Lines of data
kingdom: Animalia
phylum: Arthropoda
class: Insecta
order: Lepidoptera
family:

...

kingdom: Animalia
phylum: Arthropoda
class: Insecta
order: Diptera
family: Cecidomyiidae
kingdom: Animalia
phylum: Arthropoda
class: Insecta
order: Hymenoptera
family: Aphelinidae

- _EXERCISE GOAL_
Update everything from the line containing "order: Diptera" down to the line containing "family: Aphelinidae", both included, by replacing "phylum" with "division" and leaving all else unchanged. Return only these updated lines.

- _TASK RESPONSE_
order: Diptera
family: Cecidomyiidae
kingdom: Animalia
division: Arthropoda
class: Insecta
order: Hymenoptera
family: Aphelinidae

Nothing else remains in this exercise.